No entanto, o treinador percebeu que, em alguns momentos, esse esquema se torna muito redundante, falta um destino mais claro para as jogadas, um homem na frente que, em última instância, se responsabilize por finalizar. Além disso, esse jogador também pode aparecer como alternativa para brigar por espaço contra a defesa adversária ou mesmo aparecer nos momentos de desespero.
Torres não é um atacante de referência, mas há outras opções. Soldado foi tentado na Copa das Confederações, mas perdeu gols demais. A opção agora é Negredo, que ganha espaço no futebol inglês e na seleção, mas a eventual naturalização coloca Diego Costa nessa disputa (que ainda tem Llorente). O brasileiro poderia até mesmo ser opção para o reencaixe de David Villa, com quem tem feito ótima parceira no Atlético de Madrid. Michu, que ganhou sua primeira chance só agora, é outro candidato ao combinar movimentação e imponência física, além de atuar em um clube no qual a posse de bola é prioridade.

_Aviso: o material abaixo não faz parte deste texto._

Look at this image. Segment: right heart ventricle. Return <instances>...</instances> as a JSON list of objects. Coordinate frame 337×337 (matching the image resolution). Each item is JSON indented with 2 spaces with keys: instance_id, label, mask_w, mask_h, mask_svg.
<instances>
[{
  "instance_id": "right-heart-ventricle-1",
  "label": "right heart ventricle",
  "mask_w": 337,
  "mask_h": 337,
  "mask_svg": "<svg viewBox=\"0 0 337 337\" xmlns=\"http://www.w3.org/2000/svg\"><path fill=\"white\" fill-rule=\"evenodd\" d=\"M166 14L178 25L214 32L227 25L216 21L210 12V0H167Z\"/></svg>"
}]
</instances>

O meio-campo também tem jogadores que poderiam dar alternativas à lógica de funcionamento da equipe. Mata e Isco sabem fazer a bola circular, mas tendem a ser mais verticais. O mesmo se aplica a Santi Cazorla e David Silva, membros antigos da seleção, que podem desempenhar um papel mais direto na condução do jogo, como fazem na Inglaterra. Koke é um jogador que tem rendido muito bem pelos lados de campo, onde ajudar a potencializar as chegadas à linha de fundo e os cruzamentos. Uma missão que esteve basicamente concentrada em Jesús Navas, válvula de escape em jogos apertados.

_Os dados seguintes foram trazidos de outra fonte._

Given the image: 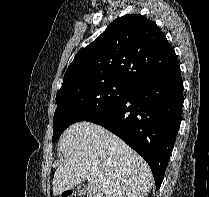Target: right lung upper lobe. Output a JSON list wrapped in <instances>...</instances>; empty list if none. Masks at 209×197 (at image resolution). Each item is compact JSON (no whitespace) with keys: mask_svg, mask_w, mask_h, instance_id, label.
<instances>
[{"mask_svg":"<svg viewBox=\"0 0 209 197\" xmlns=\"http://www.w3.org/2000/svg\"><path fill=\"white\" fill-rule=\"evenodd\" d=\"M176 59L173 47L155 22L140 14L124 15L76 54L62 87L106 80L135 86Z\"/></svg>","mask_w":209,"mask_h":197,"instance_id":"obj_1","label":"right lung upper lobe"}]
</instances>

A entrada de Navas contra a Itália, na semifinal da Copa das Confederações, é um ótimo exemplo de como a Espanha necessita de tais variações. Rescaldada pela goleada sofrida na decisão da Euro, a Azzurra soube pressionar a Espanha e atacar com intensidade para tentar a vitória. O gol não saiu e a intensidade deixou os italianos esgotados para a prorrogação. Ainda assim, Del Bosque apelou ao jogo aéreo para tentar chegar à final. Navas foi o melhor em campo, exatamente ao dar a profundidade que faltava ao time, e até Javi Martínez foi escalado como centroavante.
Não é preciso ser radical, mas veneração demais é ruim

O respeito à geração campeã e ao estilo que consagrou a Espanha é merecido. Mas os rojos precisam tomar cuidado para que isso não deixe a equipe parada no tempo. O tiki-taka funciona muito por conta de Xavi, que não vive boa fase há algum tempo e poderia ser preterido em alguns jogos. Sem ninguém que faça a função (deslocar Iniesta significaria relegar o jogador mais imprevisível nos dribles a um trabalho mecânico), é mais fácil à Fúria encontrar alternativas que complementem seu jogo. O mesmo valeria a Pedro, que não vive mais a fase iluminada da Copa de 2010, ou Iker Casillas, sem ritmo de jogo no Real Madrid.
Isso não quer dizer que a renovação é urgente ou o tiki-taka deva ser esquecido. O sistema ainda é letal contra adversários que prefiram se recuar diante do toque de bola, como fez o Uruguai na Copa das Confederações. Assim como a maioria dos veteranos é útil no elenco. O que a Espanha não pode é continuar engessada por conta das taças do passado e ser engolida passivamente na Copa do Mundo, como aconteceu meses atrás no Maracanã.
O bicampeonato mundial, que não acontece desde a Copa de 1962, só parece possível se a Espanha souber como se reinventar. O toque Barcelona de Guardiola ajudou a Fúria de Aragonés e Del Bosque a se tornar uma das grandes campeãs da história. Desta vez, observar o jogo físico do Atlético de Madrid de Simeone, a verticalidade do antigo Real Madrid de Mourinho ou as próprias modificações realizadas por Martino no Barça é um caminho que se sugere para que os espanhóis se perpetuem mais um pouco.